[[ DATA PROVIDED, beginning ]]

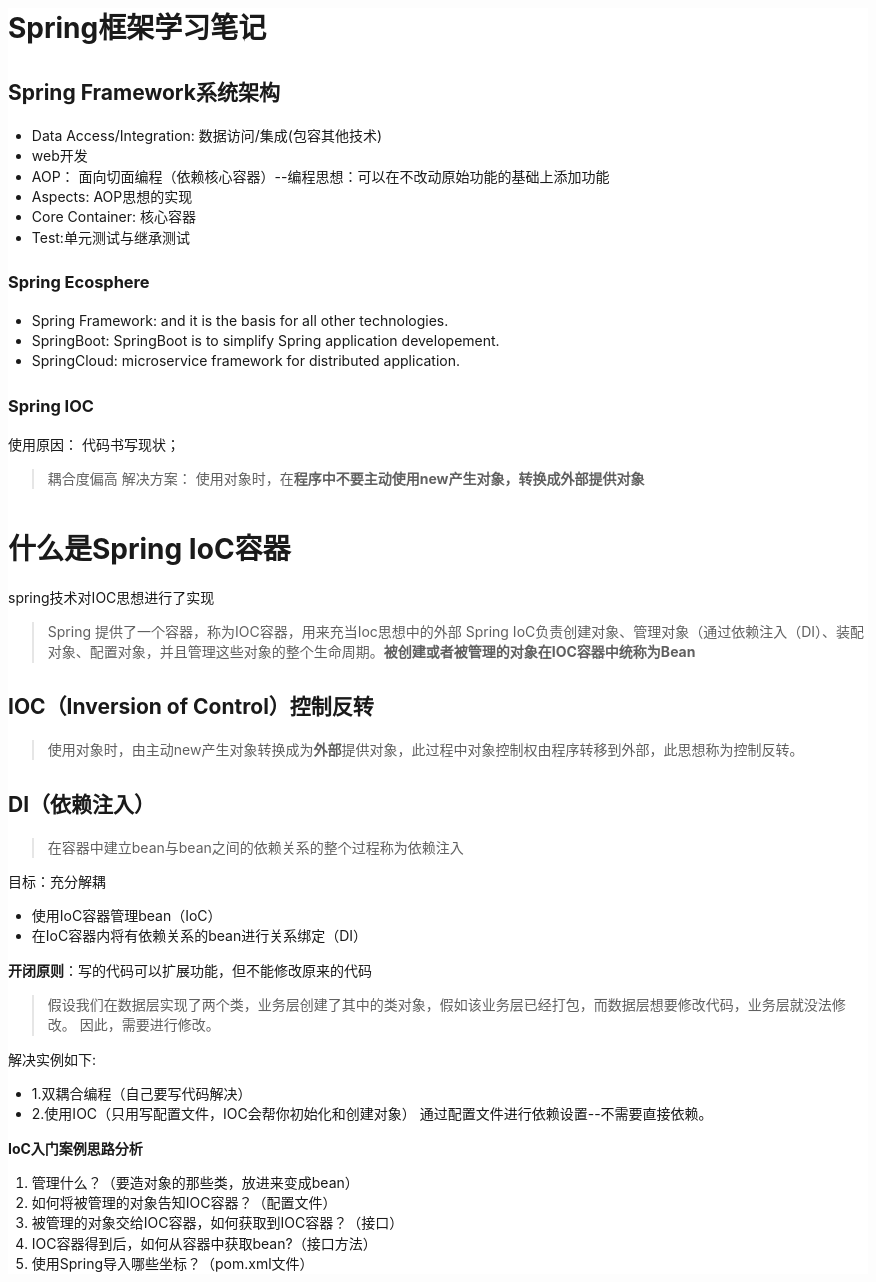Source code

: # Spring框架学习笔记
## Spring Framework系统架构
* Data Access/Integration: 数据访问/集成(包容其他技术)
* web开发
* AOP： 面向切面编程（依赖核心容器）--编程思想：可以在不改动原始功能的基础上添加功能
* Aspects: AOP思想的实现
* Core Container: 核心容器 
* Test:单元测试与继承测试


### Spring Ecosphere
- Spring Framework: and it is the basis for all other technologies.
- SpringBoot: SpringBoot is to simplify Spring application developement.
- SpringCloud: microservice framework for distributed application.


### Spring IOC

使用原因：
代码书写现状；
> 耦合度偏高
解决方案：
> 使用对象时，在**程序中不要主动使用new产生对象，转换成外部提供对象**
# 什么是Spring IoC容器
spring技术对IOC思想进行了实现
> Spring 提供了一个容器，称为IOC容器，用来充当Ioc思想中的外部
> Spring IoC负责创建对象、管理对象（通过依赖注入（DI）、装配对象、配置对象，并且管理这些对象的整个生命周期。**被创建或者被管理的对象在IOC容器中统称为Bean**
## IOC（Inversion of Control）控制反转
>使用对象时，由主动new产生对象转换成为**外部**提供对象，此过程中对象控制权由程序转移到外部，此思想称为控制反转。
## DI（依赖注入）
>在容器中建立bean与bean之间的依赖关系的整个过程称为依赖注入

目标：充分解耦
* 使用IoC容器管理bean（IoC）
* 在IoC容器内将有依赖关系的bean进行关系绑定（DI）

**开闭原则**：写的代码可以扩展功能，但不能修改原来的代码
>假设我们在数据层实现了两个类，业务层创建了其中的类对象，假如该业务层已经打包，而数据层想要修改代码，业务层就没法修改。
>因此，需要进行修改。

解决实例如下:
- 1.双耦合编程（自己要写代码解决）
- 2.使用IOC（只用写配置文件，IOC会帮你初始化和创建对象）
通过配置文件进行依赖设置--不需要直接依赖。


**IoC入门案例思路分析**
1. 管理什么？（要造对象的那些类，放进来变成bean）
2. 如何将被管理的对象告知IOC容器？（配置文件）
3. 被管理的对象交给IOC容器，如何获取到IOC容器？（接口）
4. IOC容器得到后，如何从容器中获取bean?（接口方法）
5. 使用Spring导入哪些坐标？（pom.xml文件）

[[ DATA PROVIDED, end ]]

WHAT YOU WILL DO:
Count how many lines of the material contain the string "使用对象时", matching case exactly. Reply with the number alone.

YOUR RESPONSE:
2